I second everything tagalong said. If it was [email protected], kick up a fuss, demand a spare cage to put the boys in when they're old enough, and more food and whatever you do, do NOT take them up on any offers to 'take the babies off your hands', they'll just end up sold on to god knows who >.<

Lactol, scrambled egg, baby rice, bits of cooked chicken etc are very good for Snowbell alongside her regular food. 
Babies should be separated at about 4 and a half weeks to prevent the boys getting it on with their sisters. It's pretty easy to sex them, even from a few days old, gets easier as they get older though, girls develop nipples, boys do not, and laddies have the obvious nads too.
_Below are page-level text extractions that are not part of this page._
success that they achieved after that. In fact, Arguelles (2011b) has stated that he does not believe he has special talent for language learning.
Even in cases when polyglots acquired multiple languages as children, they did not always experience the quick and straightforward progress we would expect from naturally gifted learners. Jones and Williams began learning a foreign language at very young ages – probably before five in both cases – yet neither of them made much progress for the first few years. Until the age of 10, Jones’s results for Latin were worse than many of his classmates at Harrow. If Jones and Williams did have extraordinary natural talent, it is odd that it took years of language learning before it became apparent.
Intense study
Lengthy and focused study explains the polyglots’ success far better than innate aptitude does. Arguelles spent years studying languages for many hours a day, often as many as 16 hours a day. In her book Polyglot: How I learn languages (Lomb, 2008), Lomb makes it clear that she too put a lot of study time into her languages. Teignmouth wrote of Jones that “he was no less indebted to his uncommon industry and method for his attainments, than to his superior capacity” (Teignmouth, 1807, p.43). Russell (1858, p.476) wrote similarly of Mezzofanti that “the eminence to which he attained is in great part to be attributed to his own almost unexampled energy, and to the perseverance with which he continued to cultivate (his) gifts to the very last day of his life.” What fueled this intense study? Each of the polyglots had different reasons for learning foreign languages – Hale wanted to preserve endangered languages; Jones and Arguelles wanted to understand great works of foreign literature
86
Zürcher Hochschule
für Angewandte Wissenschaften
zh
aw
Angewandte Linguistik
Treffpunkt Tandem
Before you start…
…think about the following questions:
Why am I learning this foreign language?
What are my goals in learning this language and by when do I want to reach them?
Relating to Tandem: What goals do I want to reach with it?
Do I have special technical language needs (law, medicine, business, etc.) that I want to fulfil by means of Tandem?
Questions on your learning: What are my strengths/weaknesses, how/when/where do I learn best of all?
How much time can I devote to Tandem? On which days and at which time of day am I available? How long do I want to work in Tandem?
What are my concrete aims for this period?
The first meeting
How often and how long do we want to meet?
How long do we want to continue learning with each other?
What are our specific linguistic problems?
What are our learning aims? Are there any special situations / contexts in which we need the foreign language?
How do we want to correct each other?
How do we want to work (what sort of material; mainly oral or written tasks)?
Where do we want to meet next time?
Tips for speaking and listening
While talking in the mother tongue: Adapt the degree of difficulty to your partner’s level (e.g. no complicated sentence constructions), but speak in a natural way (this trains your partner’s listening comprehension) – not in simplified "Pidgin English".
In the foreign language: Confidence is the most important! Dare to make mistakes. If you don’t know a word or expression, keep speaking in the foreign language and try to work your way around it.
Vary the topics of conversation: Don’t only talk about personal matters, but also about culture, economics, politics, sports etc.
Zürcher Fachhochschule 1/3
Are you going to keep a daughter or two to keep Bluebell company?


----------



## niki87 (Nov 18, 2009)

Yeah I can't say more than that! Do you know how old Snowbell is? You may find, as with my Bijou (rescue), that if she is young she may not grow anymore. Keep her plied with protein rich food and if you can get your hands on Lactol, or kitten formula, or at least goats milk, then that will help with lactating. xx


----------



## Pickles2 (Apr 6, 2011)

i was going to post a photo of how big she has grown but i woke up this morning and she's had 12 healthy kittens. thanks to everyone that replied, i will buy her some formula. i will have to think of where i can find homes for them! i shall keep a few


----------



## Argent (Oct 18, 2009)

Wow 12! Good luck! You're going to have your hands full as soon as they're mobile! Keep reading and learning everything you can about raising a litter, and lactating does - you can't learn enough at this stage. I've had rats for 6 years and I'd be flapping in your situation right now!!!

She still needs extras other than formula too, to keep her strength up - give her cooled down scrambled eggs, baby food and kitten food pouches too (just a bit at a time though or it'll make a right stink!)

There's some good articles on the Fancy Rats Forums about raising a litter etc.


----------



## tagalong (Jan 28, 2010)

Glad all are doing well 
where in the UK are you ? there are forums who will allow you to post for homes when time comes.


----------



## Pickles2 (Apr 6, 2011)

haha I didn't know 12 was a handful, now I'm scared haha. I actually live in Australia but I couldn't find an active aussie forum, I'm not sure what to do about the ones I don't keep.


----------



## Argent (Oct 18, 2009)

Either find an Aussie rat rescue, or put up a notice in the vets, spread the word by word of mouth - two of my baby girls were adopted by the vet that checked them over in the first place when I rescued my Lavi and her bubs!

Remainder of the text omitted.